Because when you think of designing massive, heavy, structures that require durability to withstand hundreds of tons of pressure from people, furniture, equipment, and their own components – not to mention the stresses of wind and the potential for earthquakes – why wouldn’t you immediately think of applying the structure of the tiny, delicate, organic stained-glass windows that we call butterfly wings?
In their International Journal of Mechanical Sciences paper, Jing Wei, Xiao Wong, and colleagues at Wuhan University of Technology in China, and Eric Jianfeng Cheng at Japan’s Tohoku University, explain how despite the low-mass and high energy-absorbing design value of traditional lattices, their vulnerability is in stress concentration.
One hit in the wrong place and boom! – total collapse and disaster. To counter that shatterability, the researchers applied the uniform stress distribution of butterfly wings to architecture, using a butterfly-inspired body-centered cubic (BCCB) topology (shapes that can sustain twisting or stretching).
The superpower of this design, which increases its ability to absorb energy and resist impact, is its anisotropic lattice. In anisotropy, the opposite of isotropy, a structure isn’t uniform in all directions. Think of a tree – hit a cut section of it with an axe along the grain of its wood, and it easily splits. Hit that tree with that same axe against the grain, and it takes forever to make it fall. Polarized lenses, crystals, steel polymers, and 3D-printed objects are all anisotropic, whereas a rubber ball or the contents of a glass of water are isotropic.

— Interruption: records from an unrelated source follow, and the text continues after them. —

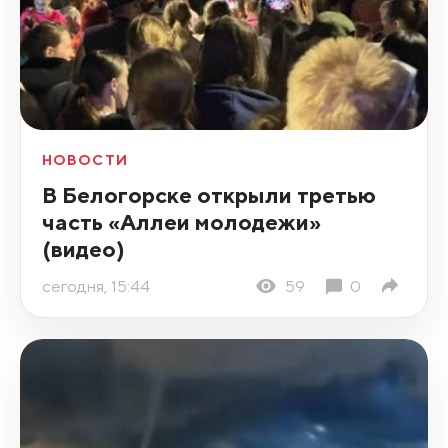
НОВОСТИ
В Белогорске открыли третью
часть «Аллеи молодежи»
(видео)
сегодня, 15:44
59
0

By applying anisotropy to architecture, the designers achieve controlled deformation and, during compression, non-destructive stress redistribution. As Chen explains, “This structural mechanism is particularly remarkable, since most lightweight lattice materials aren't able to withstand forces like local buckling or shock. In contrast, our design shows a much greater resistance to sudden mechanical loading.”
If the researchers continue achieving useful results with anisotropic designs, their aim is applying its strength and light weight to designing automobiles, aircraft, and even spacecraft, and of course to creating earthquake-resistant infrastructure. The imperative for such innovation in that field is massive.
For instance, despite lasting only 20 seconds, the 1995 earthquake that struck Kobe, Japan destroyed 100,000 buildings, and the 2011 earthquake/tsunami that smashed Tōhoku, Japan killed more than 15,000 people and forced 130,000 to abandon their homes temporarily or permanently. The 2004 earthquake at the Sumatra-Andaman Islands initiated tsunamis, resulting in 280,000 deaths and 1.1 million people displaced across East African and South Asian countries.
Therefore, buildings employing the Wuhan and Tohoku anisotropic design offer great hope for preventing widespread injury and death during earthquakes, or quicker repairs and fewer abandoned homes. In both simulations and mechanical tests involving dynamic impact loading and quasi-static compression, the anisotropic designs significantly outperformed conventional lattices designs, and redistributed stress via deformation resembling a butterfly’s outstretched wings, thus preventing total collapse.